- UK edition

Promotional single by Marilyn Manson

from the album The Pale Emperor
- Released: December 6, 2015
- Recorded: 2014 Los Angeles, California (Abattoir Studios; Igloo Studios)
- Genre: Glam rock
- Length: 4:16
- Label: Hell, etc.; Cooking Vinyl;
- Songwriters: Marilyn Manson; Tyler Bates;
- Producers: Manson; Bates;

= The Devil Beneath My Feet =

"The Devil Beneath My Feet" is a song by American rock band Marilyn Manson. It was released as the second promotional single from the band's ninth studio album, The Pale Emperor (2015).

==Release and promotion==
"The Devil Beneath My Feet" was first released on January 15, 2015 as the seventh track on the band's ninth studio album, The Pale Emperor. Editions of the album sold at Walmart stores in the US feature a heavily censored version of the track. Manson would go on to criticize the store and its gun sales policy, categorizing Walmart in an Australian interview as "that store in America which sells guns to kids but won't sell R-rated lyrics." Manson went on to joke that he might "do a signing at a Walmart store where I just sign guns, and you get a free record with it when you buy a gun."

*Required actions:*
a. Sum up the article on "The Devil Beneath My Feet" in two sentences.
b. Using the article on "The Devil Beneath My Feet," answer these:
(i) How long does the song run?
(ii) Where on The Pale Emperor does the song appear?
(iii) In what setting did Manson call Walmart "that store in America which sells guns to kids"?
c. Carry on the article about "The Devil Beneath My Feet" from its last sentence.

*Data provided:*

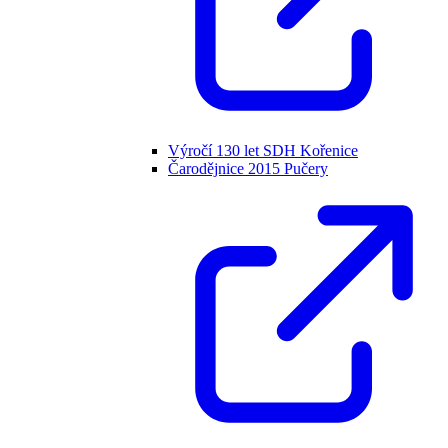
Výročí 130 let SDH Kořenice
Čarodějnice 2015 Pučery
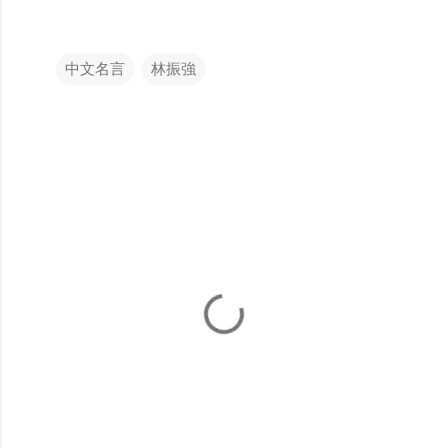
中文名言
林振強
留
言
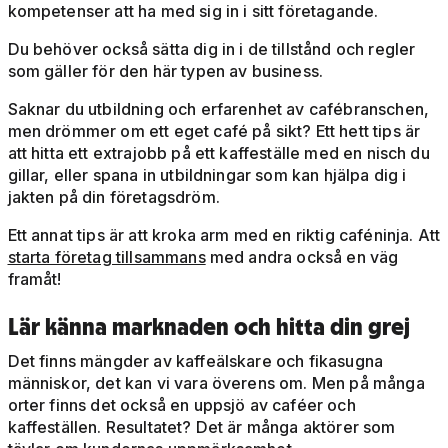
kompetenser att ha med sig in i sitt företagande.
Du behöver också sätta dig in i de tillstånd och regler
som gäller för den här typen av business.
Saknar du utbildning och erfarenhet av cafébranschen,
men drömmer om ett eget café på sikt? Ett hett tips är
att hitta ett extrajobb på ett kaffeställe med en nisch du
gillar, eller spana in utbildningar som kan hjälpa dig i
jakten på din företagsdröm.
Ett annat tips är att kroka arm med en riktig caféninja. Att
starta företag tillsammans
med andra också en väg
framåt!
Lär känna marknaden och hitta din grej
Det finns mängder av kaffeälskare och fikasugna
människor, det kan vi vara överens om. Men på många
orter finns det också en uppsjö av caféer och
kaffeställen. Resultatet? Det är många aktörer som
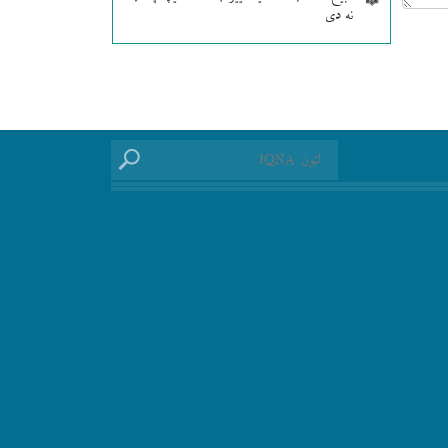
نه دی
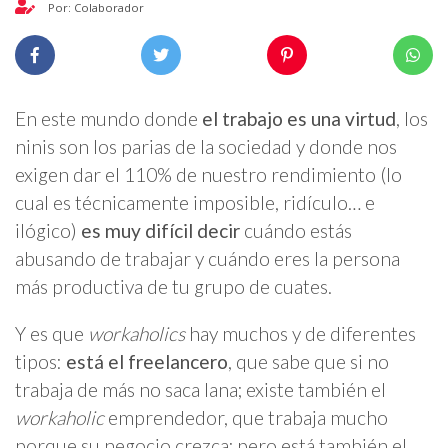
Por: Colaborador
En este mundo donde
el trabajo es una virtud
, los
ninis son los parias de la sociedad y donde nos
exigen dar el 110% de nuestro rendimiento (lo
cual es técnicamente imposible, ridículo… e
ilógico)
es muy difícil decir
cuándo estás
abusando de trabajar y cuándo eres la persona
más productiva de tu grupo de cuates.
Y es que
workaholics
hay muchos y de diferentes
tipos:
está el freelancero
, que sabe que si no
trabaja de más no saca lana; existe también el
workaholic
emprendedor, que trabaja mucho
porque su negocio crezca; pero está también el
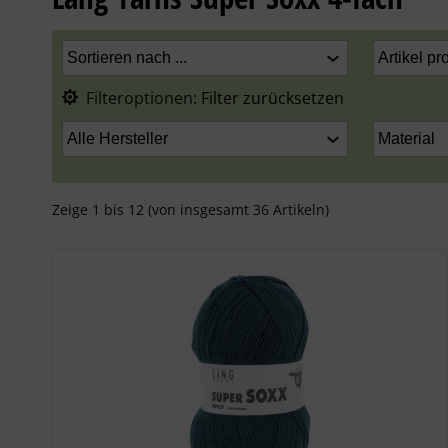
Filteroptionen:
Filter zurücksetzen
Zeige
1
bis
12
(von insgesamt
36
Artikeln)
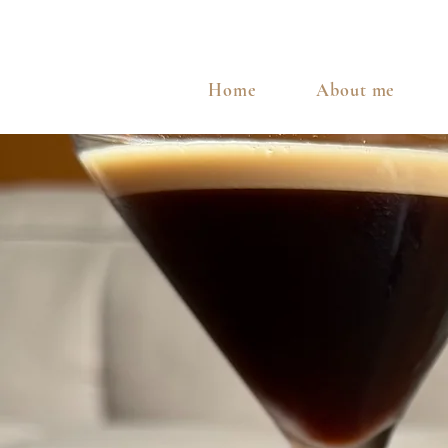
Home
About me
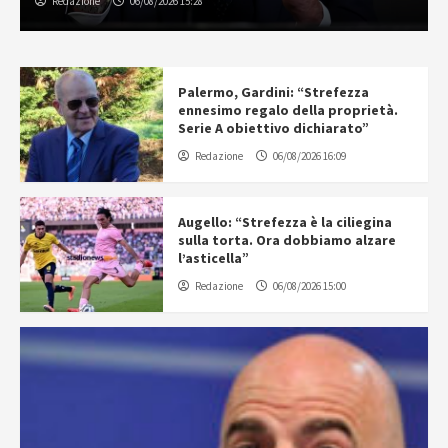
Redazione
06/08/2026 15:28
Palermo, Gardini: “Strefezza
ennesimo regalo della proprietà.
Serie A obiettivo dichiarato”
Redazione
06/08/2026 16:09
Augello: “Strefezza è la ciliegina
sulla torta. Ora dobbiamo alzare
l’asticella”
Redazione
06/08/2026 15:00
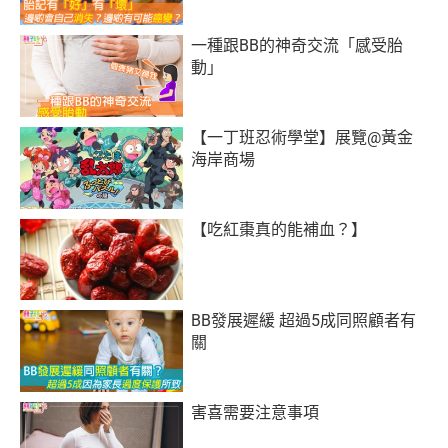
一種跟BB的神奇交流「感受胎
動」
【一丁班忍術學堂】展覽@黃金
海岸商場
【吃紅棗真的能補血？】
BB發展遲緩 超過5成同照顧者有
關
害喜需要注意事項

*Your responses:*
a. "The Devil Beneath My Feet" is a song by American rock band Marilyn Manson, and it was the second promotional single from their ninth studio album, The Pale Emperor. It first came out on January 15, 2015 as the album's seventh track, and after Walmart's US editions carried a heavily censored version, Manson criticized the chain as a store that sells guns to kids but won't sell R-rated lyrics.

b.
(i) 4:16
(ii) It is the seventh track.
(iii) In an Australian interview.

c.
In October 2015, promotional copies of the song were issued to French radio stations, where the song was to be released as an airplay-only single. Promotion was scheduled to coincide with the band's performance at Le Zénith in Paris on November 16, 2015. However, following the Parisian terrorist attacks on November 13 and authorities subsequently forcing the closure of the venue, the release of the single and all promotional activity were canceled. A planned December 6 release date did proceed as planned in the UK, however, where it was serviced to radio stations as the third single taken from the album.

==Composition and style==

"The Devil Beneath My Feet" is an uptempo rock song which runs for a duration of four minutes and 16 seconds. Incorporating elements of glam rock and psychedelia, the track has been compared to some of the material found on the band's 1998 album, Mechanical Animals. The song is relatively sparse, beginning with an unaccompanied drum track on the intro, which is coupled in the verse with a prominently featured bassline. The track is then augmented in the chorus by the inclusion of psychedelic-influenced electric guitar lines. According to Ultimate Guitar, the song is written in common time with a moderately fast tempo of 127 beats per minute. The bassline in the verse is composed of two repetitions of a basic G–D–A–E sequence, while the electric guitar in the chorus has a progression of Em–B–G–D–A–E.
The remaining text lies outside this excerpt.